You can find your list of things already restricted by searching the code-base for "acl_check".

aethelwulffe avatar May 13 '19 17:05 aethelwulffe

You can find your list of things already restricted by searching the code-base for "acl_check".

Yeah i did that and saw everything

Ngai-E avatar May 13 '19 17:05 Ngai-E

I think you are on top of this, frankly. I am going to offer advice, but this can totally be your baby. -Raise it right!
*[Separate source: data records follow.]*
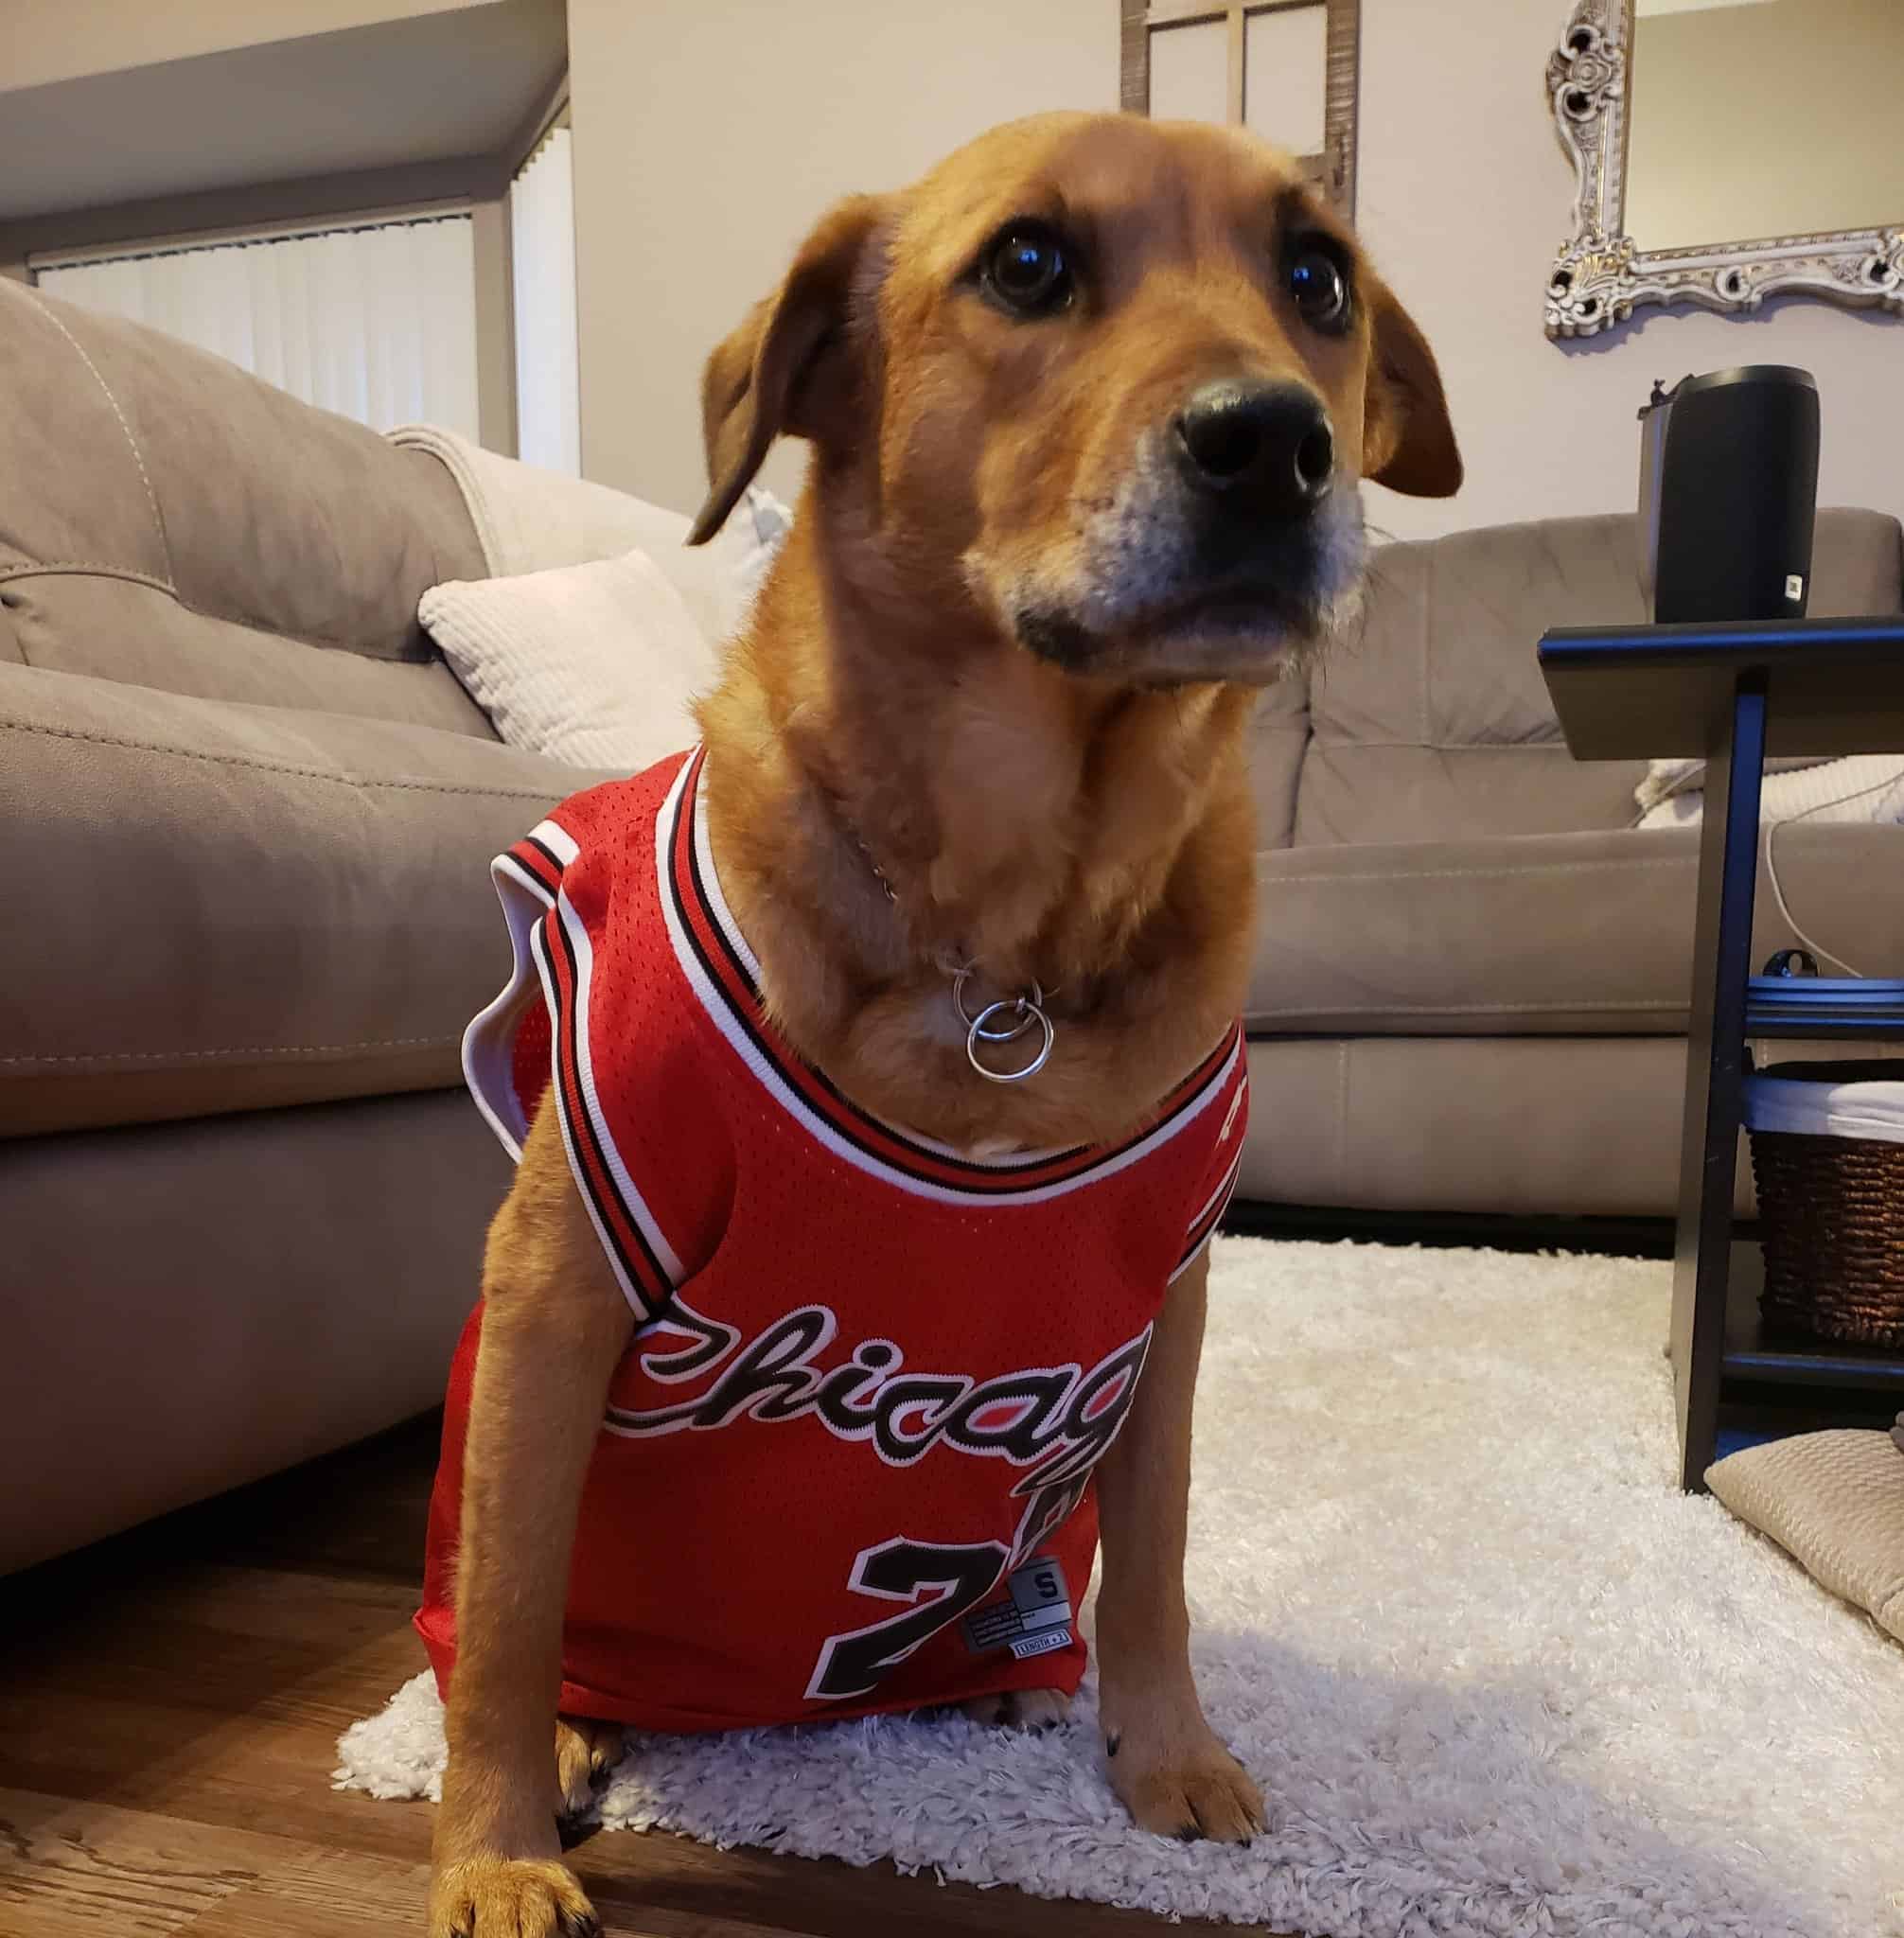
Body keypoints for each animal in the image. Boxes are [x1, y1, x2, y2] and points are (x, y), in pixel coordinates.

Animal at [424, 110, 1450, 1938]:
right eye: (1027, 262)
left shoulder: (1168, 1303)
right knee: (512, 1617)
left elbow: (1157, 1562)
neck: (1004, 939)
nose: (1279, 442)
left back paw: (1005, 1674)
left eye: (1318, 276)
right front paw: (491, 1843)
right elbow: (513, 1607)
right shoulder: (556, 1288)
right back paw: (576, 1732)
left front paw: (1163, 1752)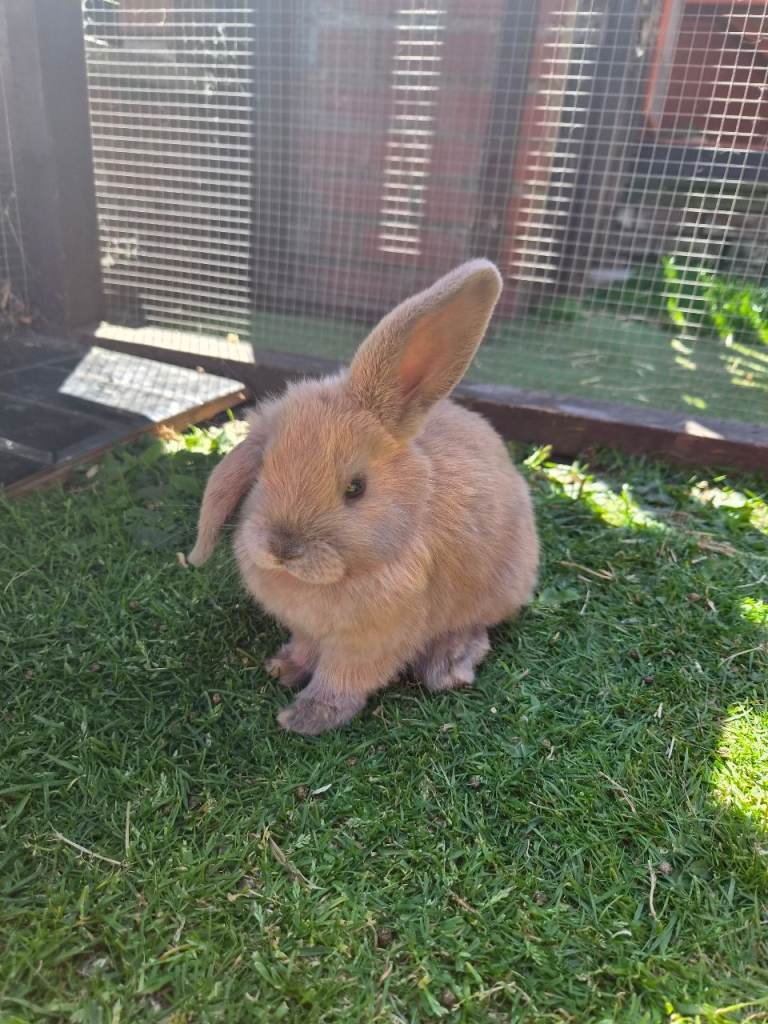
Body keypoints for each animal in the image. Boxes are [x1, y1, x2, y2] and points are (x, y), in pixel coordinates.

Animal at [188, 260, 539, 735]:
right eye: (262, 471)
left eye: (356, 488)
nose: (282, 548)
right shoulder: (307, 629)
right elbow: (305, 648)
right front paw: (283, 667)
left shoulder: (370, 643)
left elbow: (342, 679)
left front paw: (306, 717)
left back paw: (448, 666)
aethelwulffe avatar May 13 '19 17:05 aethelwulffe

I would appreciate it.

Ngai-E avatar May 13 '19 17:05 Ngai-E

@aethelwulffe would this be in the modules/

muarachmann avatar May 15 '19 15:05 muarachmann

ABSOLUTELY. Anything and everything we can compartmentalize is good. We may, at some point start needing to mark certian "modules" as "core", but it is great to have everything in one place for a given feature. This will be one we will revisit many times, as we are, at first, simply looking for an minimal viable product. There are too many advantages to leveraging access control to ever leave it alone for long periods. Also, while we might not implement much initially, this could become the primary security module. It would always be under scrutiny, so having it all in one place makes a LOT of sense. Moving all the usergroup stuff into here would help that a lot.